Jamaikas Sprint-Brigade: Der Erleuchtete
Er ist der schnellste Mann der Welt und weiß sich in Szene zu setzen: Usain Bolt flirtet mit Journalisten, gibt den Arroganten und sieht sich selbst schon als Legende.
Was für ein Sieg! Usain Bolt ist wieder der Größte über 100 Meter! Was für ein Finale! Bis auf den verletzten Asafa Powell liefen alle Finalisten schneller als zehn Sekunden.
Was für ein Sieger! Nach dem zweitschnellsten Lauf in der Geschichte des 100-Meter-Sprints (9,63 Sekunden) gibt er eineinhalb Stunden lang Interviews, lacht, freut sich und sagt sie Sätze, die er schon zehn mal gesagt hat, so als wären sie ihm gerade durch den Kopf geschossen. Er spielt mit den Journalisten: „Ein paar von euch Typen haben an mir gezweifelt, haha. Und ich musste der Welt beweisen, dass ich der Größte bin, haha.“
Was für ein Entertainer! Das Pistolerogetue vor dem Start ist nichts gegen das, was er in der Mixed Zone abzieht. „Haha. Ich bin auf dem Weg, eine echte Legende zu werden.“ „Hey Yohan, das ist doch so, oder?“ Er schreit in Richtung des Olympiazweiten Yohan Blake, der in der Interviewzone schon zehn Meter weitergekommen ist als der Dominator. „Haha!“ Usain Bolt gibt der Welt, was sie will – eine große Show. Die Welt himmelt einen 25-Jährigen an und der Meister genießt. Der Sprint der Männer wird zum größten Fest der Spiele.
Der Rest heult
Zwei heulende Amerikaner können den Fans die Party nicht vermiesen. Tyson Gay weint und weint und weint. Er kann nicht verstehen, wie es möglich sein kann, dass einer, der so schnell läuft wie er, am Ende doch nur Vierter wird.
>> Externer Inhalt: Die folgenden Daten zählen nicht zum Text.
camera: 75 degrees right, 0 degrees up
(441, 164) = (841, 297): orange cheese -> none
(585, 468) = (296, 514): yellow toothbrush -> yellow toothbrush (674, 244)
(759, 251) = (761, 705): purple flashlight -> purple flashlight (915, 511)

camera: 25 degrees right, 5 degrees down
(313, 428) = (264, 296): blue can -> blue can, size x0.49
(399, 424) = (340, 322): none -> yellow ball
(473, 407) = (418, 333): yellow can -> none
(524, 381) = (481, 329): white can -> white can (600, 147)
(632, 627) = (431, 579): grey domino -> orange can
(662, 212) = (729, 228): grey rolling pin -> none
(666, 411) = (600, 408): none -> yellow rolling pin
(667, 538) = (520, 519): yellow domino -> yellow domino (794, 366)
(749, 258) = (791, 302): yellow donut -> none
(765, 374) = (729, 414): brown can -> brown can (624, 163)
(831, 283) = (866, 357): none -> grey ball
Und der Dritte des Rennens, Justin Gatlin kann die Tränen auch nicht zurückhalten, als er über seine Gefühle spricht. Er ist wieder da. Der Olympiasieger von 2004 war vier Jahre wegen Dopings gesperrt. Jetzt darf er wieder und staunt nicht schlecht darüber, wie sich der Sprint verändert hat. „Da sind coole Typen draußen und der schnellste ist einfach eine große Schau.“
Auf Twitter sei er der Bösewicht der Szene, der die üble Vergangenheit einer kaputten Disziplin wieder heraufbeschwört, aber hier im Stadion da gehört er einfach wieder dazu. Aus Bahnlaufen, wie er es kannte, ist ein Unterhaltungsbusiness geworden. „Und es ist unglaublich, dass ich dazu gehöre.“ Schluchz.
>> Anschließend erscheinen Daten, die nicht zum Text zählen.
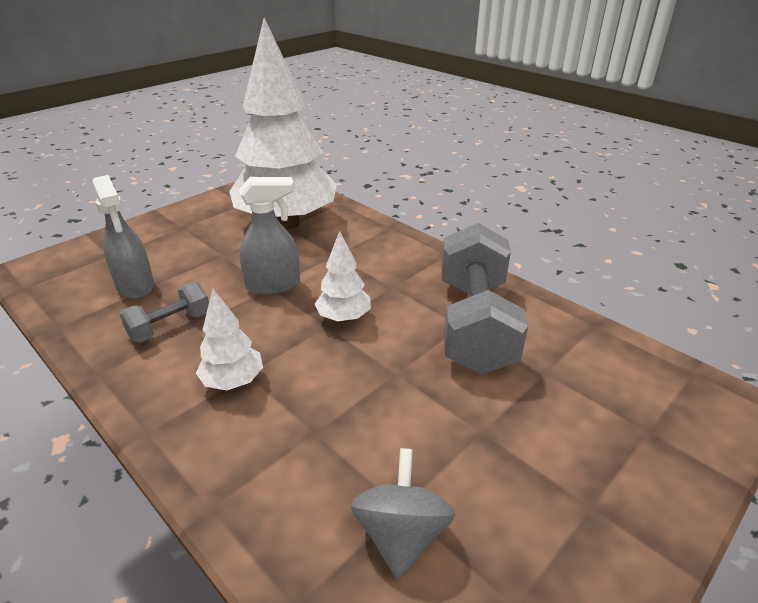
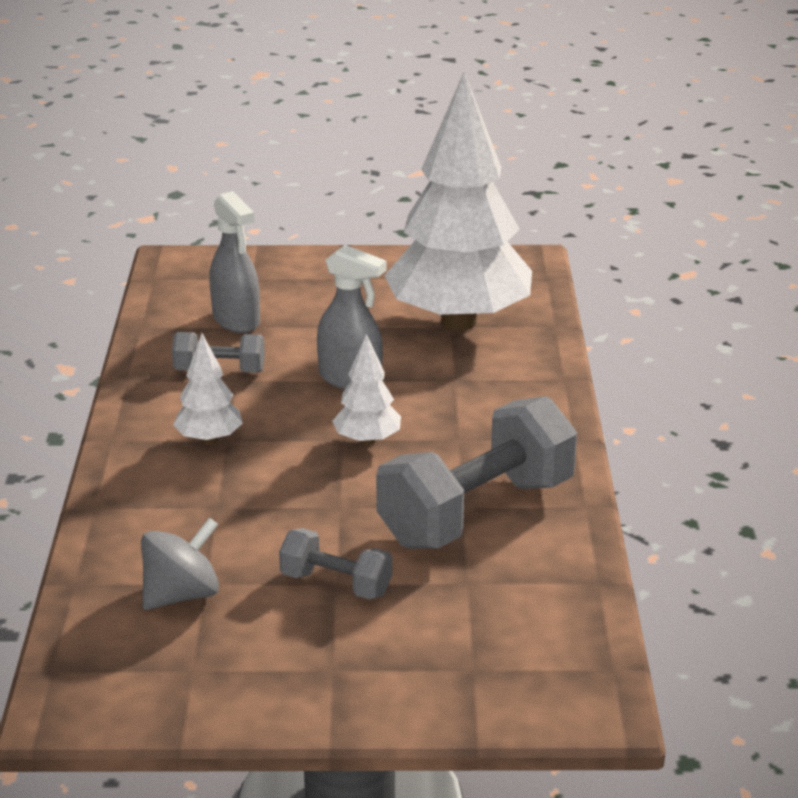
camera: 45 degrees right, 5 degrees down
(136, 286) = (236, 320): grey spray bottle -> grey spray bottle turned 45 degrees counterclockwise
(484, 432) = (336, 584): none -> grey dumbbell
Die schnellsten Männer der Welt haben sich freigelaufen. Sie reden von den Opfern, die sie bringen, als würden sie in Straflagern gehalten, um ein paar Mal im Jahr auf die Laufbahn gelassen zu werden. Sie fühlen sich wie Gladiatoren und können sich darauf verlassen, dass keiner sie schlachten will, wenn ihre Zeit einmal abgelaufen ist.
Körper aus Gold
Ihre Körper werden beschrieben, damit sie angehimmelt werden können. Der große Bolt, der starke Blake und, ja, auch Gatlin mit seinen kräftigen Stampfern. Sie gelten als schön. Wenn sie laufen, dann stehen im Ziel die Agenten und verhandeln über Werbeverträge. Usain Bolt soll im Jahr 12,5 Millionen Dollar verdienen. Keine Bewegung, an der er nichts verdient.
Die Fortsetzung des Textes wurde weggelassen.